• TASK BRIEF: Return each line of the data containing the string "that", counting a line only where the letters match in case.

• WORKING DATA:
++++++++++

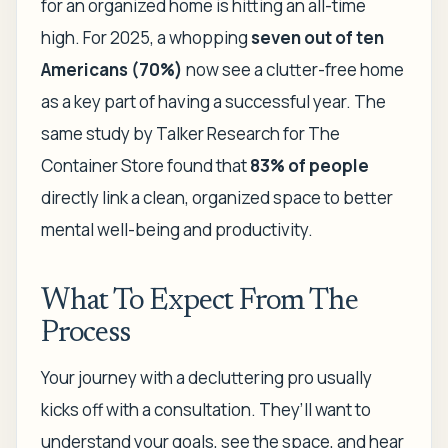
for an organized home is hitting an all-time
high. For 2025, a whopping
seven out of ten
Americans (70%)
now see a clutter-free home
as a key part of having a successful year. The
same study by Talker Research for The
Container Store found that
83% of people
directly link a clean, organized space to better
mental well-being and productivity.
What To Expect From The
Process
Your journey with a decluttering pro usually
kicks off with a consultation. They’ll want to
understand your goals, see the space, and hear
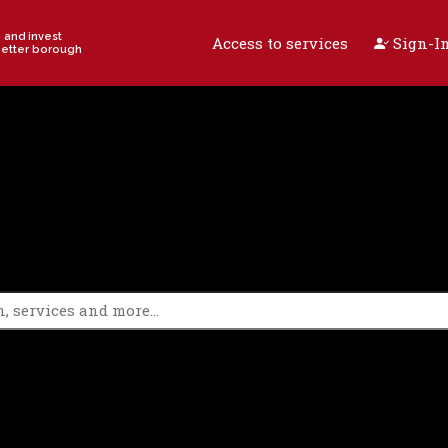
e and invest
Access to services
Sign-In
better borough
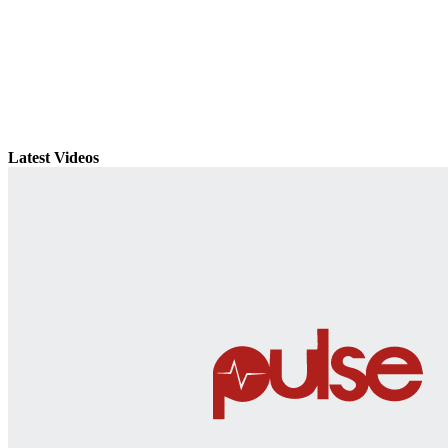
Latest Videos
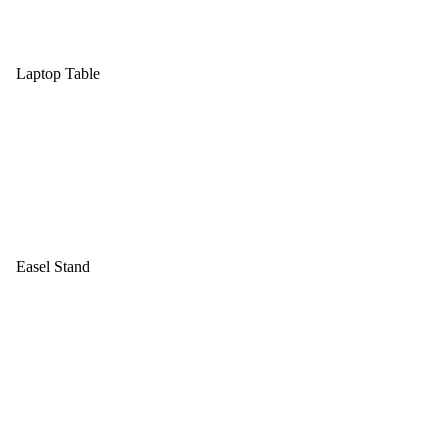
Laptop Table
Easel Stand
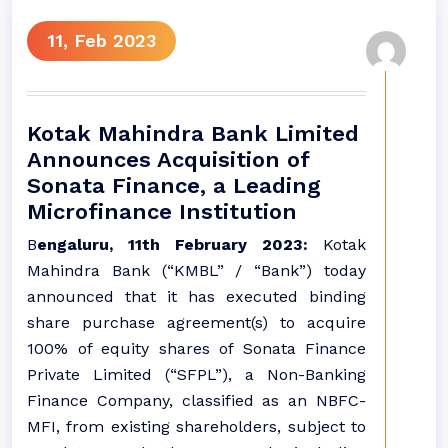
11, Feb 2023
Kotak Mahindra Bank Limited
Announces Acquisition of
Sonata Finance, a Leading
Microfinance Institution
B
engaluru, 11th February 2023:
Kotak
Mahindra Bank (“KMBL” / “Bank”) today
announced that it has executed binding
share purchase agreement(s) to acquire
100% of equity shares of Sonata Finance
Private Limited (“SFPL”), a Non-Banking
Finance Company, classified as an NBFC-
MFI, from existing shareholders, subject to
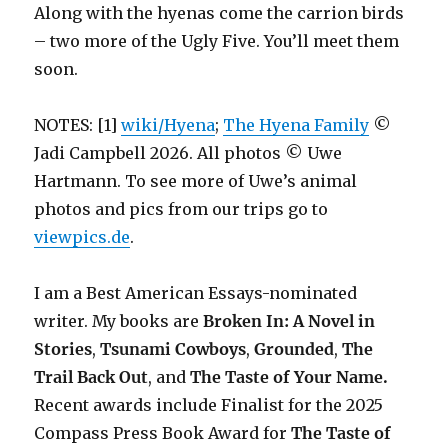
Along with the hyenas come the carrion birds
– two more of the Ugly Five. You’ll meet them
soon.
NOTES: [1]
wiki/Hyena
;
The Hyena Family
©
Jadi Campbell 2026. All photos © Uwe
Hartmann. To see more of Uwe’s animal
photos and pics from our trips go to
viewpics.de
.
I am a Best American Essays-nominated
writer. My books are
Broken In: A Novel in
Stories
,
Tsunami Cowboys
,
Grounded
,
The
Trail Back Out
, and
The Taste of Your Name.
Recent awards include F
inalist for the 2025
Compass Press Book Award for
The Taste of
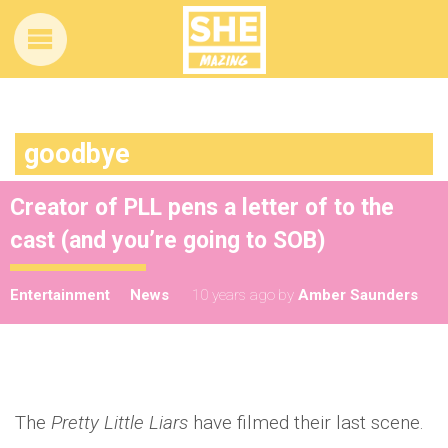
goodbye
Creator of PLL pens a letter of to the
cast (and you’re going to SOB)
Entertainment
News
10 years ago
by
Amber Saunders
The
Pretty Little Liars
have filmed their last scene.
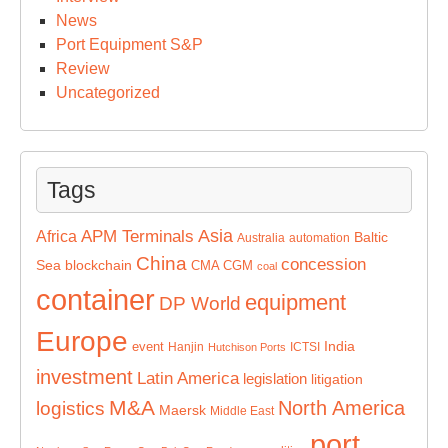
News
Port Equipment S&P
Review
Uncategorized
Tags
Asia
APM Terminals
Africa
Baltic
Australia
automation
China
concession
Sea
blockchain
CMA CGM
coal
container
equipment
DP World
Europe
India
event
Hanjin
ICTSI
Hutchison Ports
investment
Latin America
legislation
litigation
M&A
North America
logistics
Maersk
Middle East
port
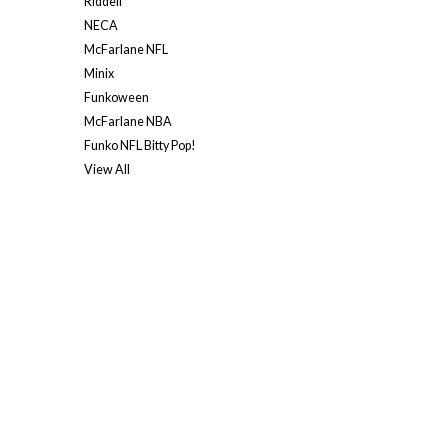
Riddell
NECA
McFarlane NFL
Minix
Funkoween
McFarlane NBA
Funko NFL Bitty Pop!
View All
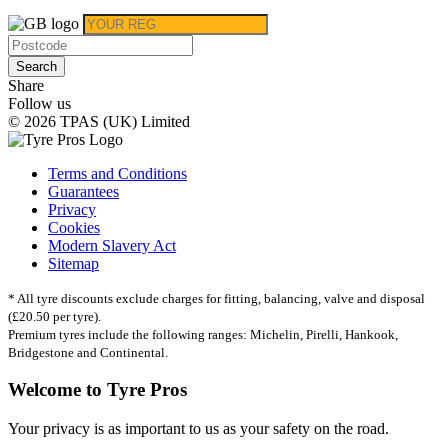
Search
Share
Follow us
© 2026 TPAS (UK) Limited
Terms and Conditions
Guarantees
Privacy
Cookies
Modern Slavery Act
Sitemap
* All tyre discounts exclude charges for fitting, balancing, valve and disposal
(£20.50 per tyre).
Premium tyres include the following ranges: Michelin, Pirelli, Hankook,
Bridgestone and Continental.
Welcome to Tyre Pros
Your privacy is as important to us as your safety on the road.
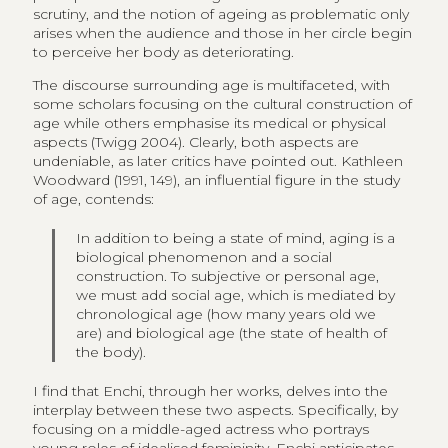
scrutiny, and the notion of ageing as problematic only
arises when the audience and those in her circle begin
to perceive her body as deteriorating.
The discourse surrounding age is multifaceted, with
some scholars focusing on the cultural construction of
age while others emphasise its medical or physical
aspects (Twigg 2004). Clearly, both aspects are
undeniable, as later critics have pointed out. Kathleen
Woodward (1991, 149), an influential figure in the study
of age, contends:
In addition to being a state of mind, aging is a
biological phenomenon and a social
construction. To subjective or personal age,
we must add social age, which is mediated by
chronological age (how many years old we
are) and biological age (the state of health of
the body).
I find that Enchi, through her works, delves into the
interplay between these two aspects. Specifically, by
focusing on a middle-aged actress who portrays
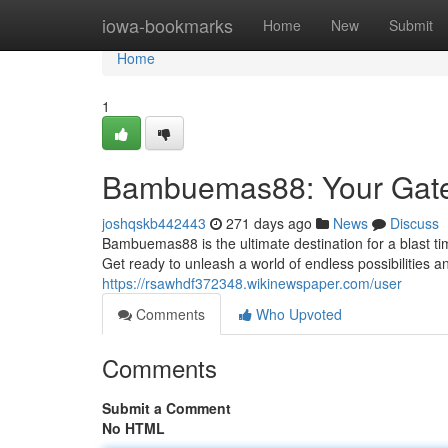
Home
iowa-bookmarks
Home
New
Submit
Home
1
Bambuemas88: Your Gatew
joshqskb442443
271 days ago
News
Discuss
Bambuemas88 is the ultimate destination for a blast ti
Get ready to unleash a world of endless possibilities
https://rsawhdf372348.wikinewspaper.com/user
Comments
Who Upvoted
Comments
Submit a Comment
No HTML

++++++++++

• RESPONSE AREA:
Container Store found that
announced that it has executed binding
I find that Enchi, through her works, delves into the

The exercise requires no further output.